- [Document layout analysis data]:
BEGIN
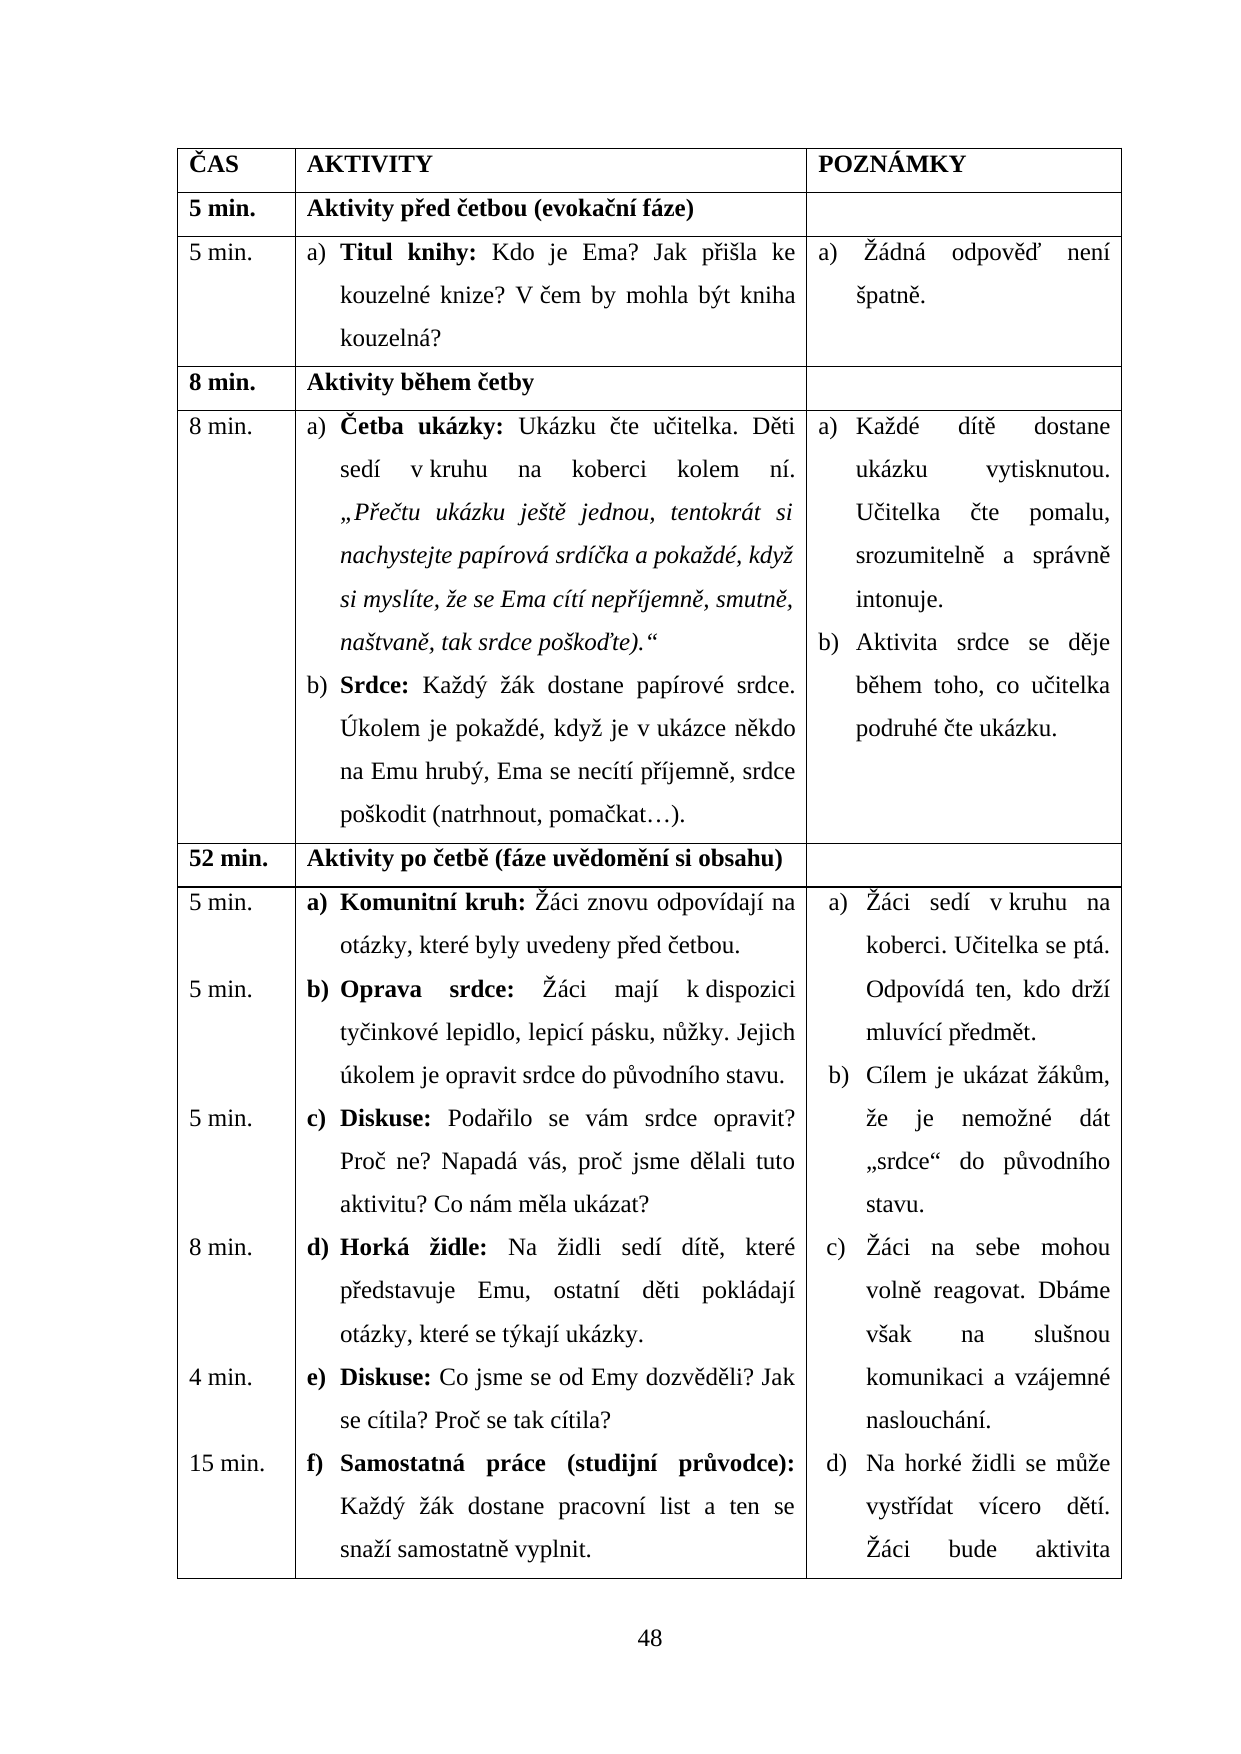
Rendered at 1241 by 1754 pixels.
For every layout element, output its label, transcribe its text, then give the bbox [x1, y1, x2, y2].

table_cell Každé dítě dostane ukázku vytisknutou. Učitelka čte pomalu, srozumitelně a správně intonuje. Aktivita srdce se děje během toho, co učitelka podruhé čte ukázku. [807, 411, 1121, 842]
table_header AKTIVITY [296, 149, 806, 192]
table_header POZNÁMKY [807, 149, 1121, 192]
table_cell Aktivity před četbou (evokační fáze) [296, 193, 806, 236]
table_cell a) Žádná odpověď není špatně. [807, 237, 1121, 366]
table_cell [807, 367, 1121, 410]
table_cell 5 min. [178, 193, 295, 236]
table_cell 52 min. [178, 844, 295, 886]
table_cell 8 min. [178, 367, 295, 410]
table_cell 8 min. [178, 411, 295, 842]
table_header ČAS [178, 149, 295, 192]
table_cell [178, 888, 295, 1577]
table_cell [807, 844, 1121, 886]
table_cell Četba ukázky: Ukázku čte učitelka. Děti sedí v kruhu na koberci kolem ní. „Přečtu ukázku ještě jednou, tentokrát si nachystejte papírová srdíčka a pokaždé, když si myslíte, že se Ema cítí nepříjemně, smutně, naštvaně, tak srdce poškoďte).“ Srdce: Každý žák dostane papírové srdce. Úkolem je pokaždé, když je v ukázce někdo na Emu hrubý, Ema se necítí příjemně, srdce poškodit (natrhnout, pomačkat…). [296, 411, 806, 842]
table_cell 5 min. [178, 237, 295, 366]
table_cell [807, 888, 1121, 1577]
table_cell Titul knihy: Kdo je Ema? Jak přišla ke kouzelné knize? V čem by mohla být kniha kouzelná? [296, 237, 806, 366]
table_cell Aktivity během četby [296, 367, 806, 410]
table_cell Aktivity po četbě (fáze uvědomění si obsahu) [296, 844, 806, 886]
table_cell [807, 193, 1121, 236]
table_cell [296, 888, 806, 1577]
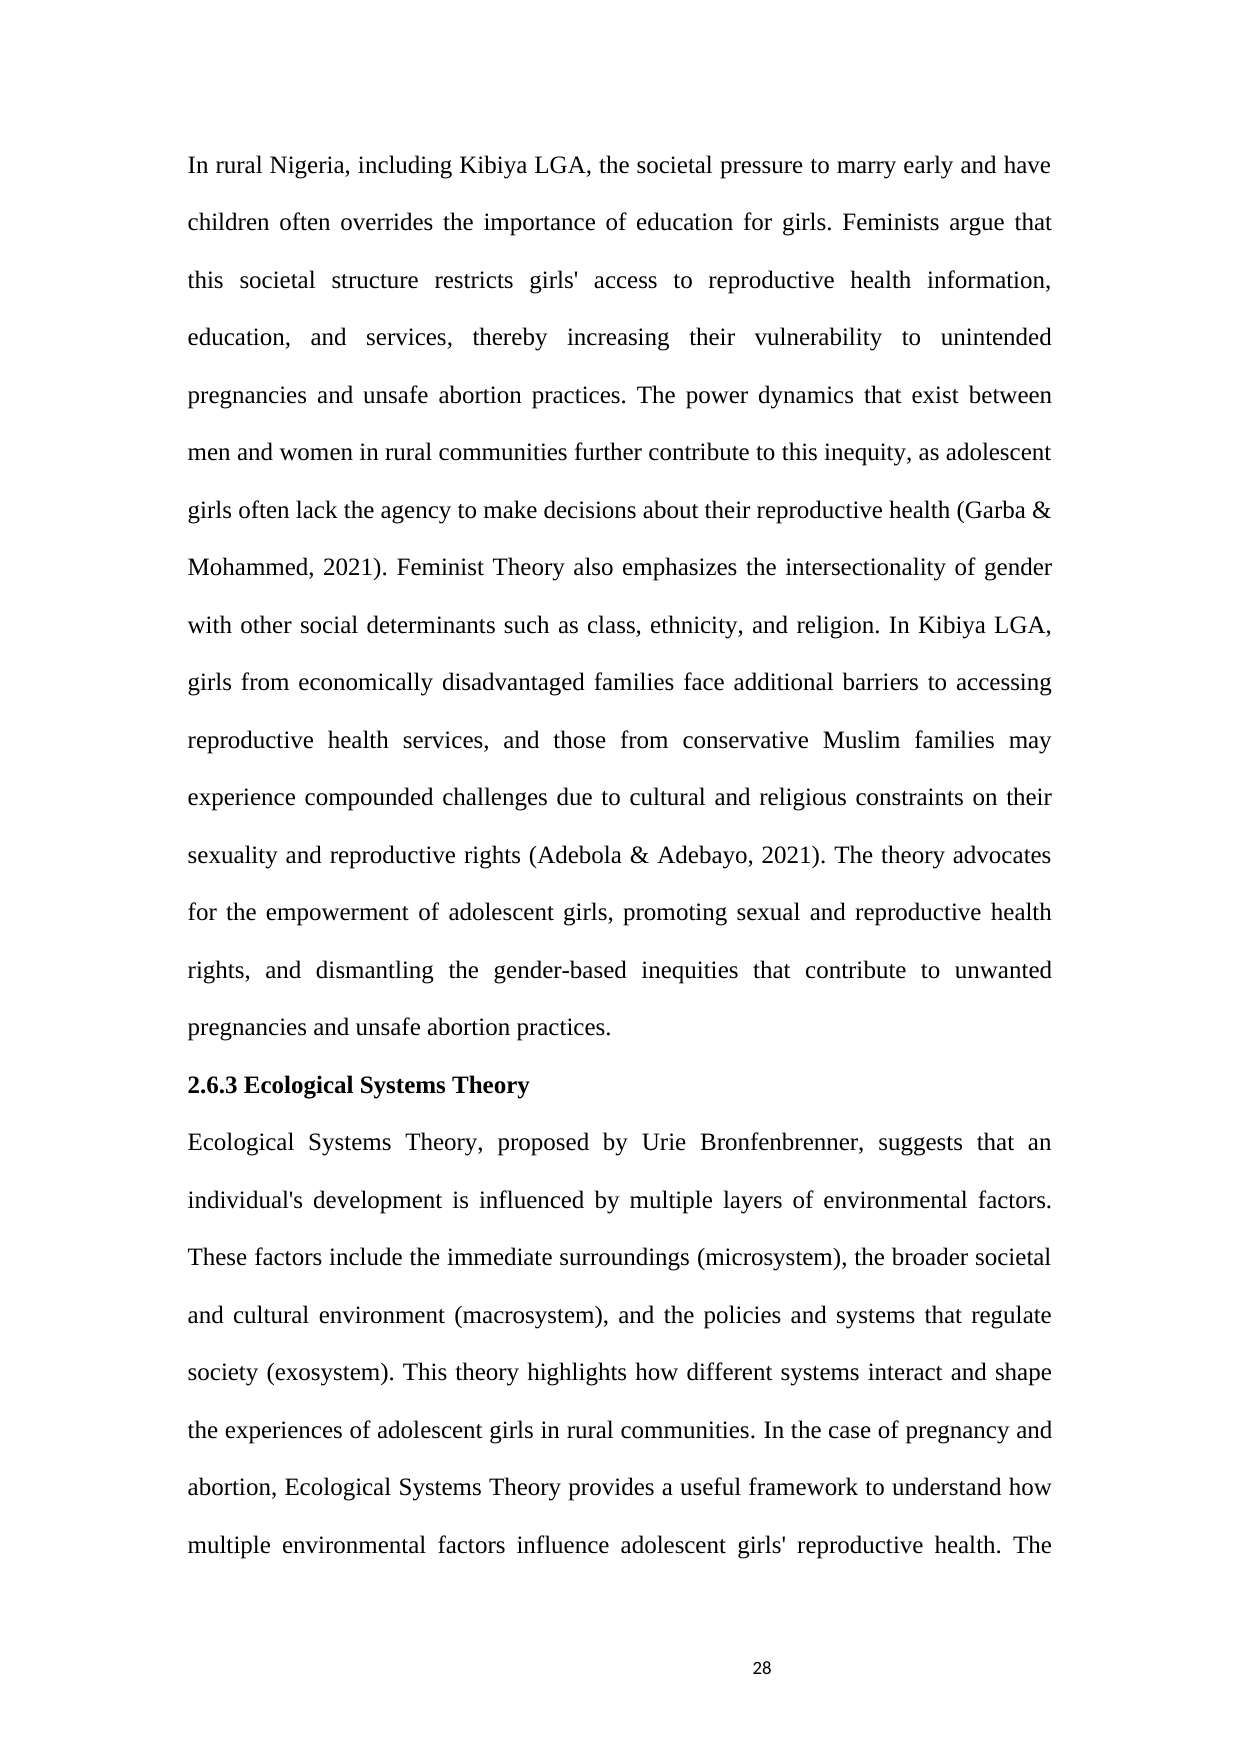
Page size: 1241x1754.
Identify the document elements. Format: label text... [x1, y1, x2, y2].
END
- [Assigned task]:
Each record should be printed exactly as it appears, leaving the pictures out.

- [Response below]:
Rendered at 1241 by 1754 pixels.
For every layout element, output its label, transcribe its text, then give the bbox [x1, y1, x2, y2].

table_cell Každé dítě dostane ukázku vytisknutou. Učitelka čte pomalu, srozumitelně a správně intonuje. Aktivita srdce se děje během toho, co učitelka podruhé čte ukázku. [807, 411, 1121, 842]
table_header AKTIVITY [296, 149, 806, 192]
table_header POZNÁMKY [807, 149, 1121, 192]
table_cell Aktivity před četbou (evokační fáze) [296, 193, 806, 236]
table_cell a) Žádná odpověď není špatně. [807, 237, 1121, 366]
table_cell [807, 367, 1121, 410]
table_cell 5 min. [178, 193, 295, 236]
table_cell 52 min. [178, 844, 295, 886]
table_cell 8 min. [178, 367, 295, 410]
table_cell 8 min. [178, 411, 295, 842]
table_header ČAS [178, 149, 295, 192]
table_cell [178, 888, 295, 1577]
table_cell [807, 844, 1121, 886]
table_cell Četba ukázky: Ukázku čte učitelka. Děti sedí v kruhu na koberci kolem ní. „Přečtu ukázku ještě jednou, tentokrát si nachystejte papírová srdíčka a pokaždé, když si myslíte, že se Ema cítí nepříjemně, smutně, naštvaně, tak srdce poškoďte).“ Srdce: Každý žák dostane papírové srdce. Úkolem je pokaždé, když je v ukázce někdo na Emu hrubý, Ema se necítí příjemně, srdce poškodit (natrhnout, pomačkat…). [296, 411, 806, 842]
table_cell 5 min. [178, 237, 295, 366]
table_cell [807, 888, 1121, 1577]
table_cell Titul knihy: Kdo je Ema? Jak přišla ke kouzelné knize? V čem by mohla být kniha kouzelná? [296, 237, 806, 366]
table_cell Aktivity během četby [296, 367, 806, 410]
table_cell Aktivity po četbě (fáze uvědomění si obsahu) [296, 844, 806, 886]
table_cell [807, 193, 1121, 236]
table_cell [296, 888, 806, 1577]
Page size: 1241x1754.
Identify the document elements. Format: label text... [x1, y1, x2, y2].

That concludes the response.